No rules/guidelines on creating your own oracles? Aww man!

Okay, so we did our first situation. It was great. Now, what becomes of those elements of the oracles that were drawn the last time around?

My idea that I think I'm stealing from JACN is to strike those out and replace them with ones me and my group come up with (based on the situation or that we just think are cool). Vincent, what do you do? Do you recycle the same oracles over and over?

lumpley

I just keep playing with the same oracles.

If you want to replace used ones with new ones of your own creation, that's cool. I'd recommend that you leave one or two used ones in sometimes anyway, because having them come back to you radically altered is fun.

-Vincent

DainXB

If I were to come up with a house rule for oracle item replacement over a long campaign, It might be this:

At the end of a chapter, everyone in the group (who wants to) makes up a new oracle entry for any one of the theme oracles being used in the game.  These would be written down on cards or something, grouped by theme, and kept for later.  (Variant to the variant:  Everyone makes up a new oracle entry, the entries get mixed up, and handed back out.  The person who received it gets to decide which theme it most closely fits, not it's creator.)

After the third time a particular entry from a particular oracle gets into the game, strike it off the list.  Draw a replacement from the appropriately-themed set, and write it in as the meaning of that card draw. 

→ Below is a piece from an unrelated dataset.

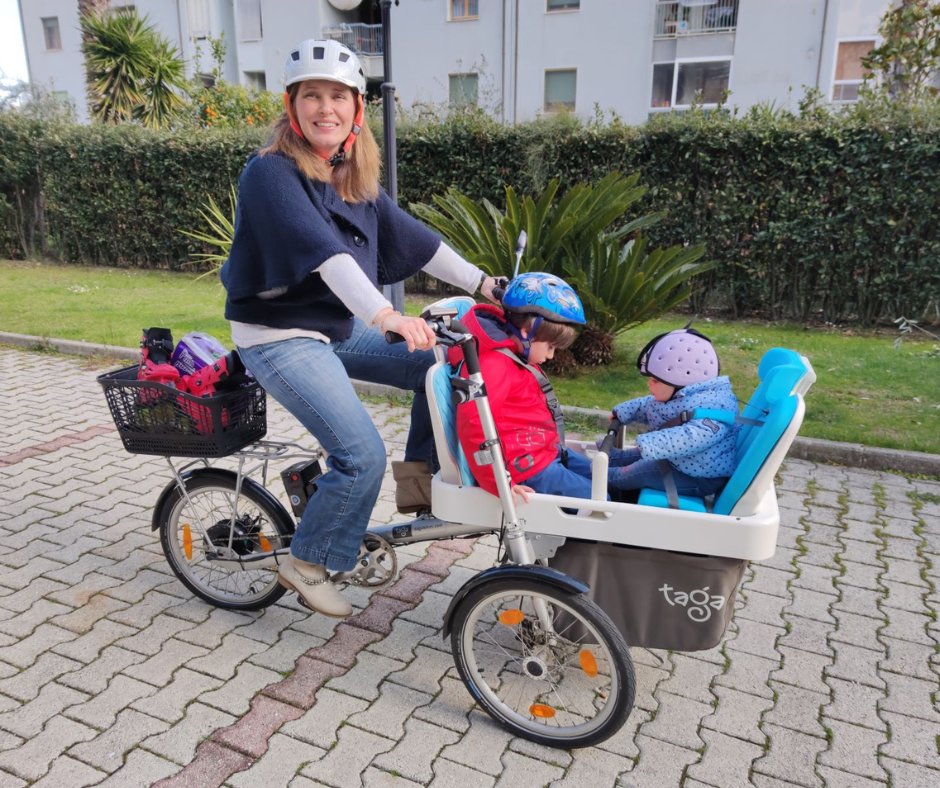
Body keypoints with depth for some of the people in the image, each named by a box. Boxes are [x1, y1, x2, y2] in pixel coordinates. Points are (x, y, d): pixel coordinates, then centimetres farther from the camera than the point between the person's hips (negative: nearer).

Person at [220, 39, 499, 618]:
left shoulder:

This preserves a lot of continuity through the oracles, but keeps it from becoming a cultural tradition amongst the horse-nomads to always ride with a disguised woman hidden amongst them.  :) 

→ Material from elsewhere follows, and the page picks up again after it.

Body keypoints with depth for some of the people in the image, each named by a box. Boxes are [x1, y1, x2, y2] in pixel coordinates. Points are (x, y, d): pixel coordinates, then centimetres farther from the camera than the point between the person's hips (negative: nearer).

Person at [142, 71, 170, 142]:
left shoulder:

(Although, what if that was their cultural tradition...)

--
DainXB

twilight

Oddly enough, I had been thinking something similar. For a campaign style conclusion, one could use the same oracle, with one player choosing the next entry on the list, but another player or two choosing to strike an entry off the list. Effectively, the oracle shrinks over time until a conclusion is reached. Though I haven't quite figured out how to find that conclusion except "when thematically appropriate". As the random nature of the oracle paired with shrinking pool could generate an ending that might be more surprising than the GM expected.

Bret Gillan

Vincent, when you made the Oracles were the suits broken down in a specific way? Like, did each suit have a specific theme to it within the Oracle?

lumpley

Nope.

So I created this massive oracle, 288 elements. (That's d6 x d6 x d8, is why.) Then I decided to do four 52-element oracles instead, so I went through the massive one and split them out. My guideline was: in each oracle, enough stuff specific to that oracle (so like, enough ghosts in the Unquiet Past, enough soldiers in God-kings of War) plus enough normal stuff for the ghosts and soldiers to interact with. Otherwise the Unquiet Past is all ghosts interacting with one another, with no merchants' sons or whomever to get caught up in it.

Somewhere in that process I alphabetized the lot.

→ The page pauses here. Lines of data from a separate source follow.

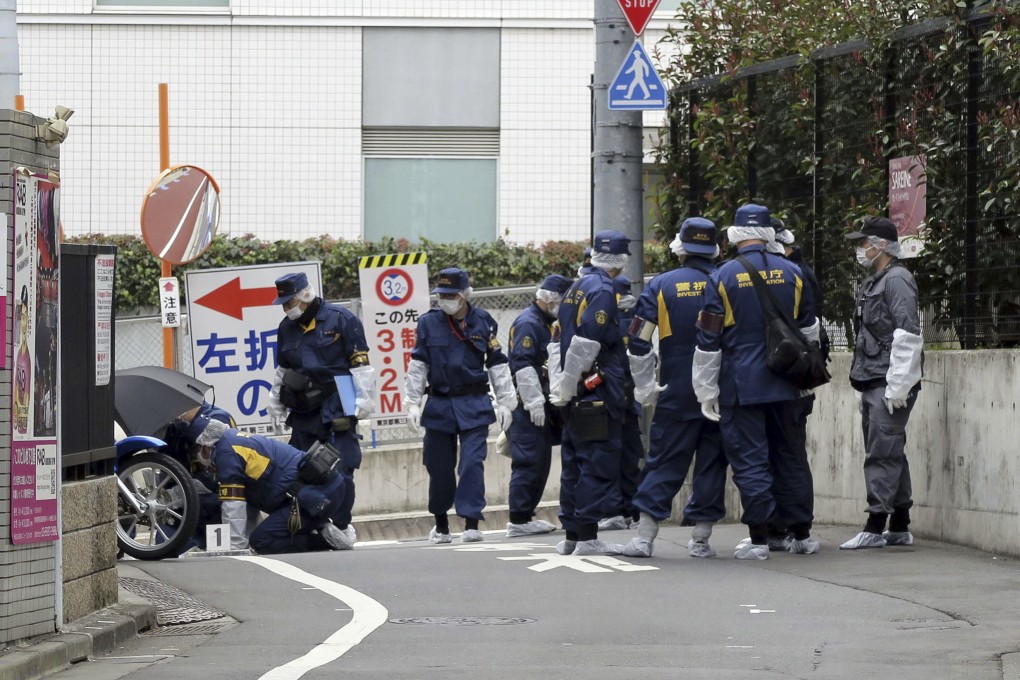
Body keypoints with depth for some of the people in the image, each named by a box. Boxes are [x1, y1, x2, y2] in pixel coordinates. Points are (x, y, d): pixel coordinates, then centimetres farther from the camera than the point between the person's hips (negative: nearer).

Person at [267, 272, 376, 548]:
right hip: (303, 411, 6)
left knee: (341, 471, -6)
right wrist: (276, 409, 24)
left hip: (336, 410, -6)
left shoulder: (341, 319, -5)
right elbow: (282, 371, 24)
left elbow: (361, 364, -4)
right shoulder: (287, 328, 14)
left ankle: (342, 526, 3)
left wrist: (364, 402, -7)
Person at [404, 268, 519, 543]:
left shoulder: (483, 322, 1)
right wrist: (412, 403, 2)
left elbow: (497, 364, 6)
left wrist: (505, 403, 5)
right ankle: (441, 524, 22)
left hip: (474, 406, -2)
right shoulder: (429, 323, 2)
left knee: (472, 463, -11)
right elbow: (417, 365, 5)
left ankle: (472, 523, -9)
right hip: (439, 404, 2)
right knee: (439, 466, 7)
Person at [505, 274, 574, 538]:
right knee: (528, 462, -11)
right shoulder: (528, 323, -13)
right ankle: (519, 520, -10)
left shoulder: (544, 324, 20)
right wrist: (535, 402, -24)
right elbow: (523, 366, -22)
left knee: (540, 463, 11)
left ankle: (525, 515, 16)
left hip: (540, 405, 10)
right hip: (526, 407, -10)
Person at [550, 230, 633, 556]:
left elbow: (562, 340, 19)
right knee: (599, 462, -8)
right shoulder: (602, 291, -13)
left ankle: (572, 535, 17)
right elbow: (586, 342, -19)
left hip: (578, 393, 9)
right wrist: (567, 386, -13)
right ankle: (587, 537, -10)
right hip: (599, 391, -9)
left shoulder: (576, 289, 17)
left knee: (575, 462, 13)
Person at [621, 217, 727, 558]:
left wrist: (645, 388, 5)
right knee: (711, 463, 8)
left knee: (663, 462, 3)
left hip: (676, 393, -1)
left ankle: (644, 536, -5)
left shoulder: (661, 285, -3)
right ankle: (701, 539, 7)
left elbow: (638, 342, -4)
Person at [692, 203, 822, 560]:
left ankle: (758, 538, -2)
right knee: (789, 455, 13)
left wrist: (706, 392, 1)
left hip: (740, 386, -4)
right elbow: (808, 330, 14)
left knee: (749, 459, -1)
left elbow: (708, 340, -6)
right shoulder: (792, 273, 3)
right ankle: (802, 533, 16)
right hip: (784, 384, 4)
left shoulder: (722, 277, -8)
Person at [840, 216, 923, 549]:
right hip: (873, 384, 10)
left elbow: (908, 335, -19)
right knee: (890, 453, 12)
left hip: (890, 384, -10)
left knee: (883, 453, -11)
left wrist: (897, 385, -22)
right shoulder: (872, 282, 20)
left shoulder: (896, 280, -11)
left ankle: (876, 527, -13)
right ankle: (900, 528, 17)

Once I had my four oracles, I just sorted them each into a random order and slapped cards on them down the line. So no, I did absolutely no planning about which elements got which cards.

-Vincent

Valvorik

The entries are also good mix of (a) places; (b) individuals; (c) groups/organizations/communities; (d) events; (e) objects - sometimes alone and sometimes intermixed, generally bespeaking goals/interests/directions that can then be imagined to contrast/conflict etc.

E.G. Unquiet Past is (very rough quick review) Place (12); Person (34); Group (12) ; Events (5); Object (3)

Rob

Garth

I've been thinking that a great source of new oracles would be those 'lists of adventure hooks' one finds in many gaming books.

Like, I have an Arabian Nights book with a list of 100 adventure ideas.  It really isn't hard at all to tweak those into oracle elements.